This review comes with multiple severe warnings. I have pledged to be honest with the fine readership of this publication, so I will admit a pensive admiration for Freddy Got Fingered.
Warning No. 1: If you do not love Tom Green, do not see this film. By love, I mean laugh hysterically simply at the sight of the guy. If you chortle just a bit at the sight of Tom Green, or perhaps giggle a little when he’s licking a mouse, you are disqualified. You cannot see this movie. You must LOVE Tom Green to see this film.
Warning No. 2: If you read this column and take it in good faith when I recommend something, please pay heed to Warning No. 1. Don’t go because the popcorn box is smiling a little. You could find yourself in severe pain.
Freddy Got Fingered marks Green’s directing debut and it is, simply put, one of the sickest films to ever receive an R rating (it deserves to be NC-17). Green has set out to be as outrageous as the celluloid forum will allow him to be, and he succeeds on this level. He is one bizarre bastard.
Green plays a skateboarding slacker who leaves the confines of his father’s basement for a big-time job at a cheese sandwich factory.
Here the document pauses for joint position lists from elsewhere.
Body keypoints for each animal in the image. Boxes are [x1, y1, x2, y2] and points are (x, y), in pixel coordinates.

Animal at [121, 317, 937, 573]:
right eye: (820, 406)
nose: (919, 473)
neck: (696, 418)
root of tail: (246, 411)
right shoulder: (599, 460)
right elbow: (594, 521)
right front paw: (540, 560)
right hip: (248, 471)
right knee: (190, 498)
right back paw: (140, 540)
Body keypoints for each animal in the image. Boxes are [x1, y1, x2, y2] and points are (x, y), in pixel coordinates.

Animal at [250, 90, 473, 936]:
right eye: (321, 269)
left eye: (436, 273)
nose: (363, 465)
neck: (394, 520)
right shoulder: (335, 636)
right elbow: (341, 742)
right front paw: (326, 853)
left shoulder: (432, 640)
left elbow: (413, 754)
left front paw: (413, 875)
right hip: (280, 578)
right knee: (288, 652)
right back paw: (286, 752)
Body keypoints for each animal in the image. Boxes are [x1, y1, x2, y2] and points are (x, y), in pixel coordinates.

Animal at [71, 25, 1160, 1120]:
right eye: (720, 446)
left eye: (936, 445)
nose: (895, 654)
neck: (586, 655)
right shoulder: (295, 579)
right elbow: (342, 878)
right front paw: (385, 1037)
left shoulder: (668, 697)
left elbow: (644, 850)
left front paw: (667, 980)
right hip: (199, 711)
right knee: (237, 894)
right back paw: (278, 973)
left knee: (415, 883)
He takes the job in Hollywood, where he plans to push his drawings of beavers and X-ray cats at an animation studio. When a producer at the studio (a funny Anthony Michael Hall) advises Green to quit his cheese sandwich job and improve his silly drawings, he returns to his father’s basement and all hell breaks loose.
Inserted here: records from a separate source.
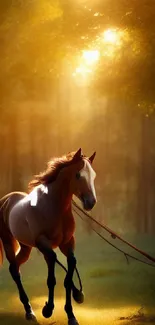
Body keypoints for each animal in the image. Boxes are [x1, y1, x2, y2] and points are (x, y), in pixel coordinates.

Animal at [0, 147, 97, 324]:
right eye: (78, 175)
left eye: (93, 175)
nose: (90, 202)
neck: (54, 207)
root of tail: (6, 200)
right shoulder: (43, 243)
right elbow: (52, 277)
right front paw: (48, 309)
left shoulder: (67, 243)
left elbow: (69, 272)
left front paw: (72, 313)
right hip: (9, 242)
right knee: (15, 271)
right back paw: (29, 312)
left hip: (26, 247)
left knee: (14, 267)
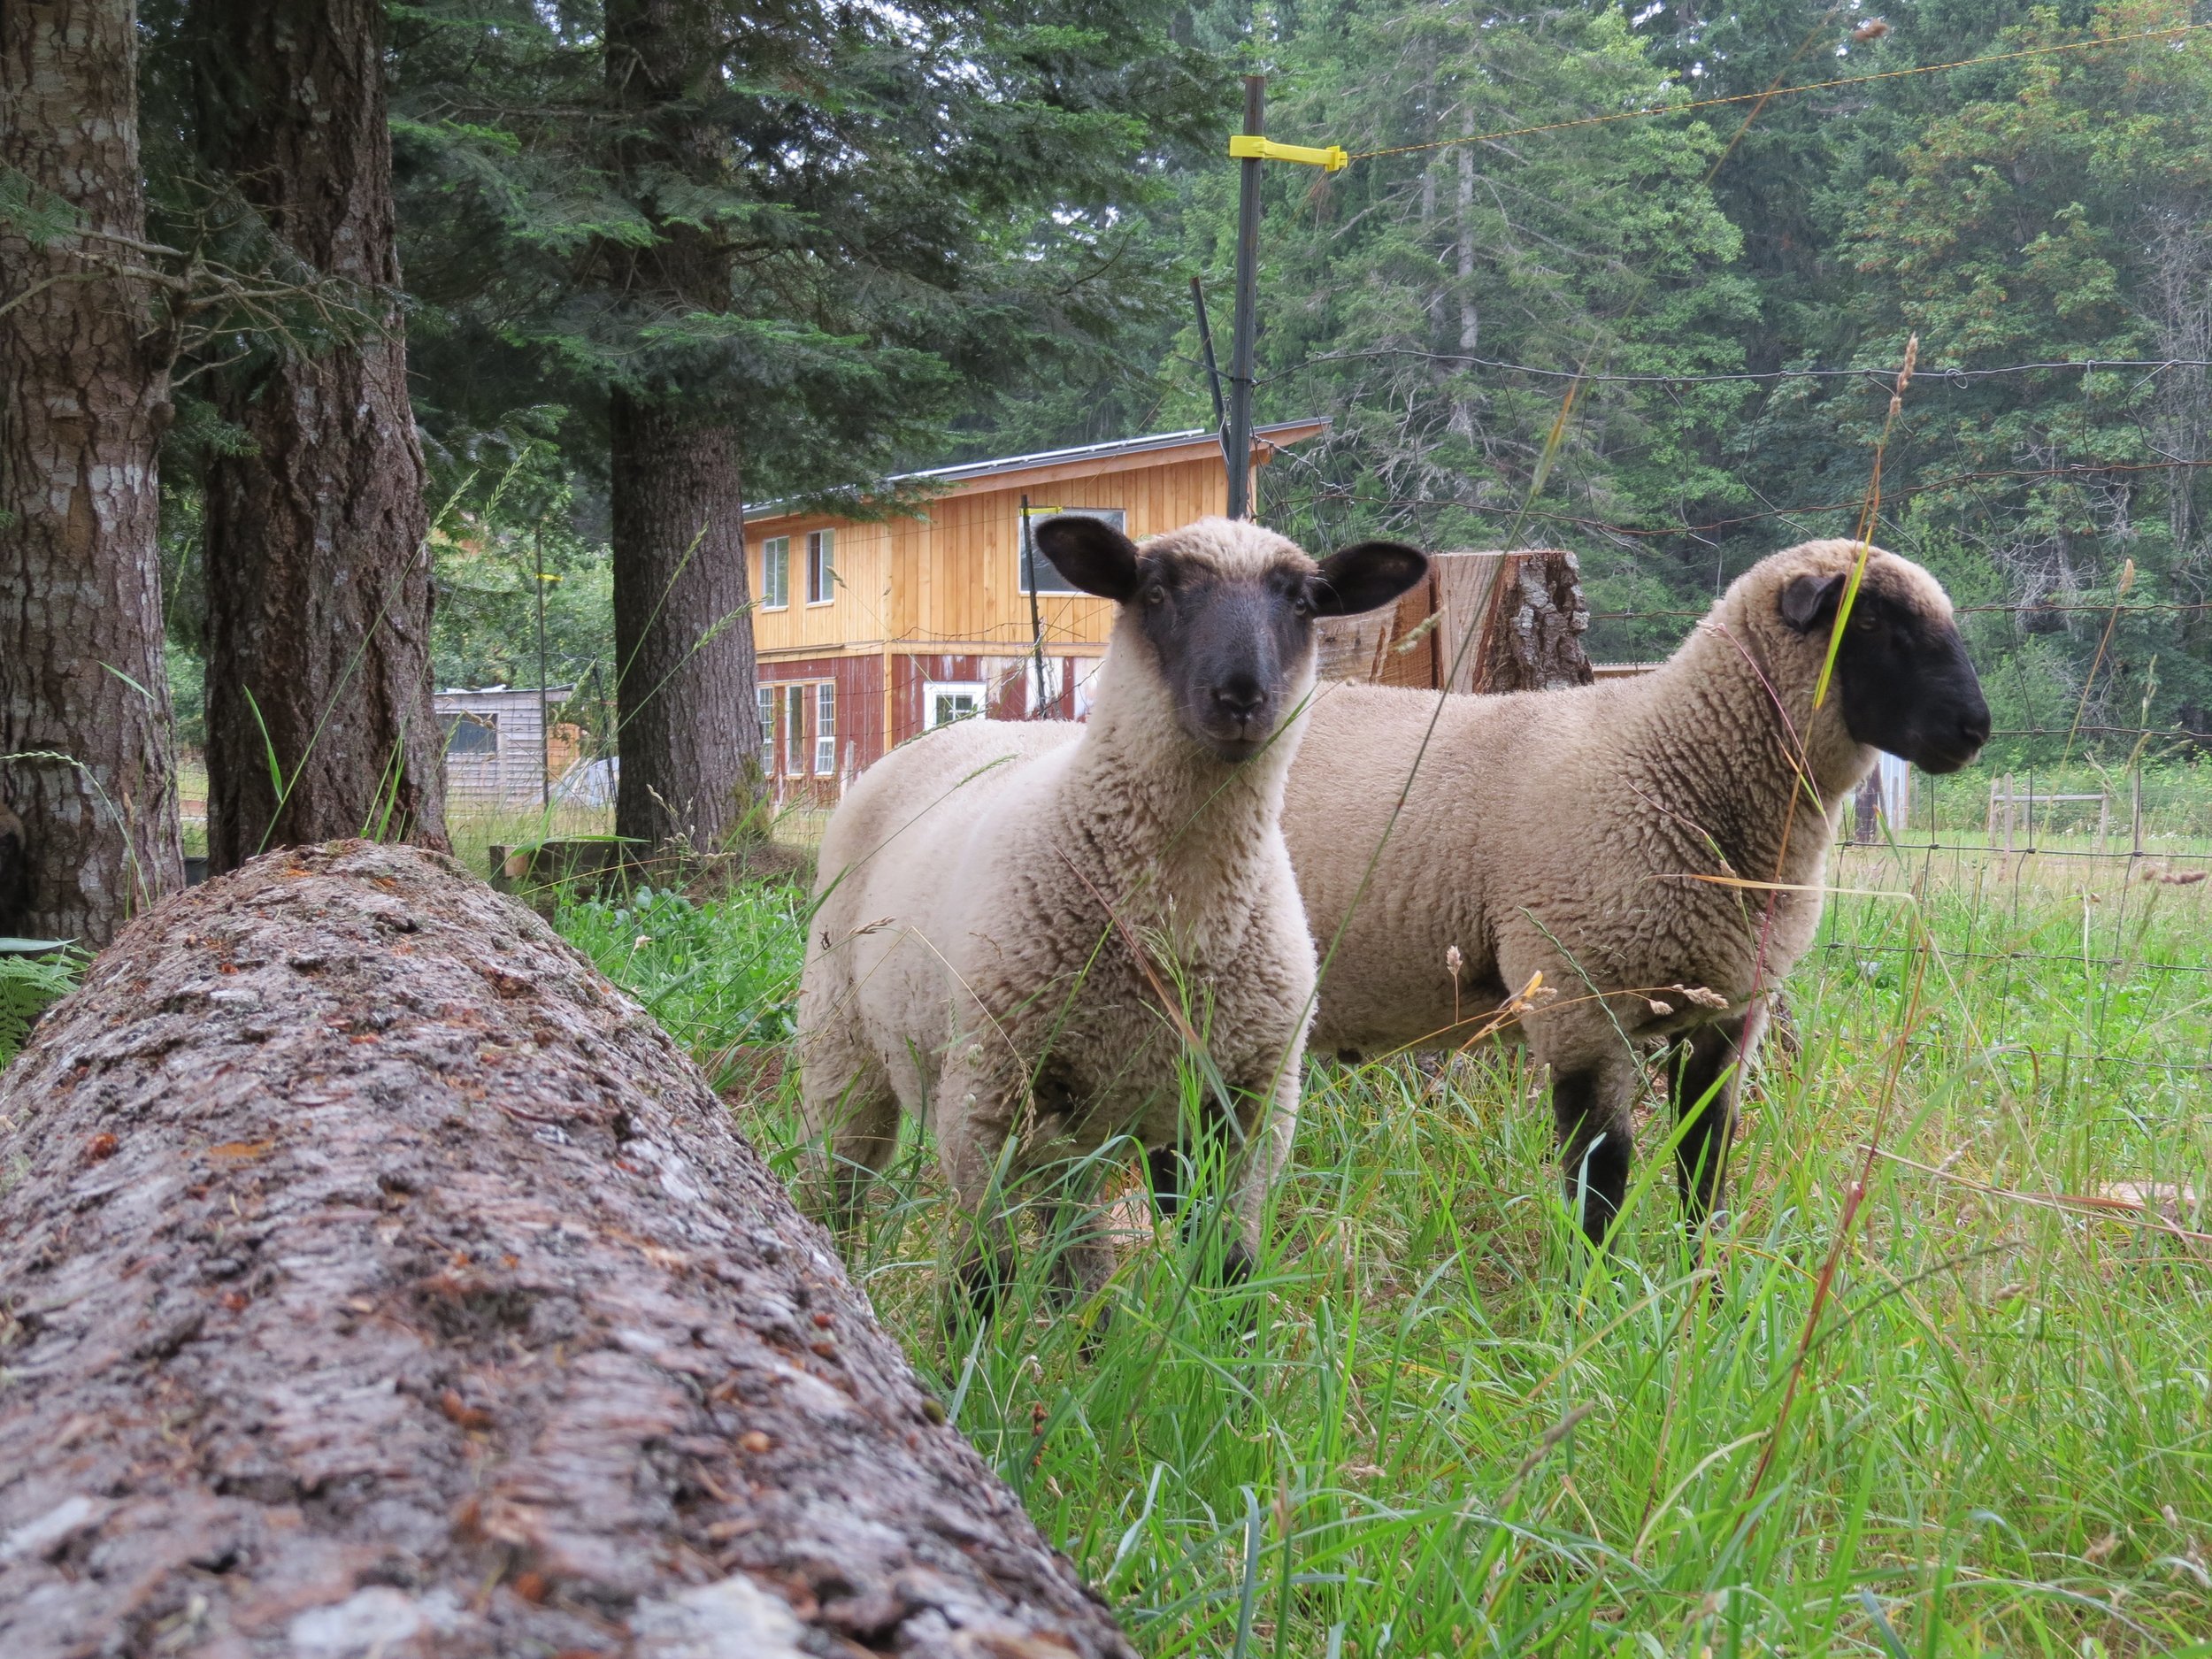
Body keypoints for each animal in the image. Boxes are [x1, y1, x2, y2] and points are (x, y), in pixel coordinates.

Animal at [797, 514, 1429, 1309]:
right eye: (1155, 591)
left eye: (1304, 603)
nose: (1242, 698)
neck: (1181, 928)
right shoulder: (985, 1097)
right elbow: (985, 1277)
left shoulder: (1250, 1109)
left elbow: (1227, 1271)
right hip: (844, 1039)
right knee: (841, 1182)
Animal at [1281, 537, 1991, 1249]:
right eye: (1867, 620)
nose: (1975, 730)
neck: (1669, 756)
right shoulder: (1580, 1006)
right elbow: (1601, 1174)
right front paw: (1593, 1277)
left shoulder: (1726, 1013)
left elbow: (1706, 1158)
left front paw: (1704, 1272)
I am perhaps one of very few people on the planet who laughs at the sight of Green jerking off a horse. This particular scene in Fingered doesn’t feature special effects or prosthetics. He’s really messing with a horse, and I, for one, can’t believe it made it past the MPAA. I laughed, but I feel a bit guilty about it.
Green brings to the big screen the same manic, absolutely insane brand of humor that made his TV show so funny, and the transition is a little bumpy. It’s also filled with elephant semen, the remarkable sight of Green swinging a newborn baby around by its umbilical cord and Green often screaming at the top of his lungs. Throw into the mix Green licking his friend’s compound fracture wound, and you get the picture.
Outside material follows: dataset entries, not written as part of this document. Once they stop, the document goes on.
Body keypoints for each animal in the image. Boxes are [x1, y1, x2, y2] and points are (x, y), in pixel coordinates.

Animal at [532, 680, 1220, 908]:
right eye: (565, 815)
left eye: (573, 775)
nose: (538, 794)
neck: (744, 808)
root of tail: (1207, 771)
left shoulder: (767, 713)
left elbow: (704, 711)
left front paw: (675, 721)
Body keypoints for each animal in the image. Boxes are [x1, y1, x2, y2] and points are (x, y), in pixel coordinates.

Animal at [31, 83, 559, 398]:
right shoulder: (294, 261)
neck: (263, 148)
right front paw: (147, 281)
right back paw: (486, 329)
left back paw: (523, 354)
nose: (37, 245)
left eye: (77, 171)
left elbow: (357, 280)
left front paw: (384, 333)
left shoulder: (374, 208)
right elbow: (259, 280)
Rip Torn is OK as Green’s beleaguered father—perhaps overacting just a tad. Still, Torn going over-the-top is often a good companion piece to Green’s bouncing off the walls. My favorite moment featuring the two would be the meat organ, a keyboard linked by ropes to various sausages and steaks. There’s no use explaining its existence, but it does provide a nice excuse for the “Daddy Would You Like Some Sausage?” song.
People can scream all they want about the frightening imagery Green conjures up. There are far more grotesque and disgusting films out there that have achieved a critical and cult status. I liken this film to pictures like Evil Dead 2 or Dawn of the Dead—horror shows with laughs. Freddy Got Fingered is prime midnight movie material, in the spirit of The Rocky Horror Picture Show, excepting for the fact that it will probably induce more vomiting.
So if you are looking for a good freak-out with laughs, Freddy Got Fingered might be up your alley. And don’t yell at me if you should hate it and demand your money back. I gave you plenty of warnings. I don’t care what anybody says, it’s 10 times funnier than Joe Dirt.